When You’re An Asylum Seeker, It’s The Waiting That Kills You Inside

Leila* is a 22-year-old student and refugee from Pakistan. In this blog she explains the mental torture of waiting seven years for the Home Office to give her family refugee status

My family had to flee Pakistan in 2010 after my dad’s life was being threatened by extremists because my older brother was in the British armed forces.

We came here looking for safety and protection. Seven years later, the Home Office finally recognised that our lives are in danger if we return and gave us refugee status. But this was only after my brother and sister lost their lives because we could not bring them to safety.

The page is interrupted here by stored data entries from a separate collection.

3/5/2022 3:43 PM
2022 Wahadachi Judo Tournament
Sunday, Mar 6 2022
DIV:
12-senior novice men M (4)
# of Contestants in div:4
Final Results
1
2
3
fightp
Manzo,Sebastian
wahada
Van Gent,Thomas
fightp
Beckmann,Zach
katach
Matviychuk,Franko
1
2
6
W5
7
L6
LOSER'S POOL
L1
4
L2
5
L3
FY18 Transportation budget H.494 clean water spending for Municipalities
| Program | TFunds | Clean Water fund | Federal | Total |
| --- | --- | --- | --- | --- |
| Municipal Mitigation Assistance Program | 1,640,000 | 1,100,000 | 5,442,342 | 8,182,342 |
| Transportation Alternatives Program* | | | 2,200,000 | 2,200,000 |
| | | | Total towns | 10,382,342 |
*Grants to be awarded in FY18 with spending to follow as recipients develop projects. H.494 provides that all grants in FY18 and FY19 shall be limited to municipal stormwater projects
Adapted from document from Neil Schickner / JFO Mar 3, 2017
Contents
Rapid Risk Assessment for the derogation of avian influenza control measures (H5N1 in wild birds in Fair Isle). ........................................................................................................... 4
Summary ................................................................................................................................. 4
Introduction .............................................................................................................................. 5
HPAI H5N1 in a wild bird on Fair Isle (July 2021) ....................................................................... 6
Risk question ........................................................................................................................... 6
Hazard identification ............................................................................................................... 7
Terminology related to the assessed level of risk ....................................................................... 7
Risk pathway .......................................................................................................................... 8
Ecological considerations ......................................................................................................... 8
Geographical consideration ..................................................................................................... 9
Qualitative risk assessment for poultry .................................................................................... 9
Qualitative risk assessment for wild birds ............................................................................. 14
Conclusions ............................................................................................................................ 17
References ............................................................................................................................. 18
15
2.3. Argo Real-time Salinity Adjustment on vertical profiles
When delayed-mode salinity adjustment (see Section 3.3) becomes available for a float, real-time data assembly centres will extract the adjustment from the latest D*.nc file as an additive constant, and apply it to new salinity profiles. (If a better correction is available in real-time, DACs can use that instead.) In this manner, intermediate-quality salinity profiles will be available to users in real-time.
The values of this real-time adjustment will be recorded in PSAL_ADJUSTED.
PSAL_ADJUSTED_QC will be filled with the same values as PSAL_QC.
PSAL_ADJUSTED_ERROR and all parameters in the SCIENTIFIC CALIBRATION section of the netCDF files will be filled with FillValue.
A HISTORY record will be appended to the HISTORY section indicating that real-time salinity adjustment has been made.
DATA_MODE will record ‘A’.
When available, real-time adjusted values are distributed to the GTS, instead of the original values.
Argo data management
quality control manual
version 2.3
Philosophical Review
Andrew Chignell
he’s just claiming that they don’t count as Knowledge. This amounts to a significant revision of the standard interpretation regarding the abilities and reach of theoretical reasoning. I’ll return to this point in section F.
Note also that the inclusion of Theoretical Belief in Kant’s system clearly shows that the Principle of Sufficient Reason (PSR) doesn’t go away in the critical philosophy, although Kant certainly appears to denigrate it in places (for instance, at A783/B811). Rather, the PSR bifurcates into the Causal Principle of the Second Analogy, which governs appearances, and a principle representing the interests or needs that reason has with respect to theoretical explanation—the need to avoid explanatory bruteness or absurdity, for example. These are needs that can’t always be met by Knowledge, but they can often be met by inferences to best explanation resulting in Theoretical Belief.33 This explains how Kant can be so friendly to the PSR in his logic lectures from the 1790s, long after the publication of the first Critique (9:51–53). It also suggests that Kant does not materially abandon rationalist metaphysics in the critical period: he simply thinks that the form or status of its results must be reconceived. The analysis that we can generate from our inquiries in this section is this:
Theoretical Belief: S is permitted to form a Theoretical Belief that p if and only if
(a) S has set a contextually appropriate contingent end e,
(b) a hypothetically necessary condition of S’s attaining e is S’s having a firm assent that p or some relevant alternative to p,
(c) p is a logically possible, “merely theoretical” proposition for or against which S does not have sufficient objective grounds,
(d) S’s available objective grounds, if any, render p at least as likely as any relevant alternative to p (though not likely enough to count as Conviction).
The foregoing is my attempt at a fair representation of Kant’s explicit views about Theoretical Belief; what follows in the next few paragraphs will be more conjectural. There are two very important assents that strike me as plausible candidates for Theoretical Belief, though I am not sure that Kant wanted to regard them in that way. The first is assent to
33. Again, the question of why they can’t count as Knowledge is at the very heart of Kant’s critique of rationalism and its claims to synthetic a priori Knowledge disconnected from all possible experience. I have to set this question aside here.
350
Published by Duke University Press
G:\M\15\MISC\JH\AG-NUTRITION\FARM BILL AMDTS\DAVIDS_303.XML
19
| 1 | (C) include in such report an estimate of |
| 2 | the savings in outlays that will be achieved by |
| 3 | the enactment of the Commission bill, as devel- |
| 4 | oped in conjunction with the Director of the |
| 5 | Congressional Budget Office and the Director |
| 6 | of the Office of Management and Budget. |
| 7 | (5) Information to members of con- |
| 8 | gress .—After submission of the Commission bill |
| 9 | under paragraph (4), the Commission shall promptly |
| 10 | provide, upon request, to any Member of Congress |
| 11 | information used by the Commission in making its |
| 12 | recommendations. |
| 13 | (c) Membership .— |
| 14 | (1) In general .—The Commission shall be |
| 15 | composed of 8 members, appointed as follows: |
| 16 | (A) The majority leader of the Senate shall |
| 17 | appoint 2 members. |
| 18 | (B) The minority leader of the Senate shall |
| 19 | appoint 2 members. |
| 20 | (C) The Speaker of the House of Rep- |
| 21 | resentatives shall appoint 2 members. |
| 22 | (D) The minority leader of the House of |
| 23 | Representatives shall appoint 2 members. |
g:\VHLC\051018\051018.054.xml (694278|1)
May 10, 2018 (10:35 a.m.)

After everything that’s happened, our family is very close and I worry about my parents a lot. It’s been heart-breaking to see how the stress has affected them both, particularly my dad’s health. When we came here I’d never seen him sick before. He’s taking 42 tablets a day now. He has had three heart attacks and two strokes. One of the strokes has left him partially sighted in one eye.

When my brother and sister, who we had to leave behind in Pakistan because they were over 18 and could not get a visa, were killed by extremists in 2014, his health really deteriorated. Someone has to be at home with him and my mum has become his carer, which has been hard on their relationship.  She has depression as well. To lose two children and not be able to go to their funeral or anything. It’s been incredibly hard on us all.

The waiting just kills you inside. It’s like a mental torture. You’re alive, but you’re not alive at the same time.

My dad had a good job working in the civil service in Pakistan. People seeking asylum are banned from working in the UK so he hasn’t been able to support us in the way he was used to. I think that has been one of the hardest things for him. He says he wants to start his life again now, that he is on the floor, but he is going to get up and take it step by step.

I had a busy life with school and lots of friends. Shortly before we left, my dad had a gun held to his head outside a shopping centre, it became unsafe for me to go to school. Our whole family was in danger. But I didn’t realise what was happening at the time, I was 14. I was just pleased not to have to go to school.

Then we arrived in the UK, everything changed. I felt very panicked and scared about what was happening. When I started school again things felt more normal. There were people from all over the world and it was easy to make friends. I got more confident speaking English. After my GCSEs, I went to college and studied business for a year.

But in 2014, my life just stopped. I got excluded from everything. My friends were going to college, university or starting work fulltime. I couldn’t work and I couldn’t go to university because I wasn’t eligible for a loan. All my friends were going somewhere and I was left behind.

Two years later, the Home Office said that I had to put in my own asylum claim because I was over 18. My whole claim was based around what had happened to my dad in Pakistan when I was 14, so the asylum interview was very difficult. I felt like he didn’t believe anything I said and had already made up his mind. He was not ready to listen.

It lasted for three hours, 172 questions. We had documents, newspaper cuttings, showing that my brother and sister had been killed in Pakistan. He didn’t believe it, he said ‘you can go back and stay with your siblings who are alive’.

After that interview, I wasn’t surprised that my claim was rejected a few months later. I appealed the decision and the judge overturned the refusal at a hearing in May last year. In court, it was difficult, but I felt like the judge was listening and that she wanted to understand what I was saying.

Now that I have refugee status, I have opportunities because I can work, I can make money, I can have a career – I can have a whole life. There were so many things I couldn’t do while I was claiming asylum. It really affects you. I’m young and all my friends were going out and I was always at home.

The asylum system leaves you so disappointed and depressed, you know you can do so much in life, you can offer a lot to the world.  But you can’t because your hands are tied. If there’s one change the Government should make to the system, they should let people work and contribute to society. If people are willing to work, they should let them. 

It’s why my family is supporting Refugee Action’s Stand Up To Asylum campaign for a better asylum processes. The current system is wearing people down, wasting their talent and leaving them mentally and physically ill, like my dad.

I’m finally starting university in September, studying primary education. Education is very important in my family. I am the only one who has not graduated from university. Now that my parents have refugee status as well, I hope we can all move forward together.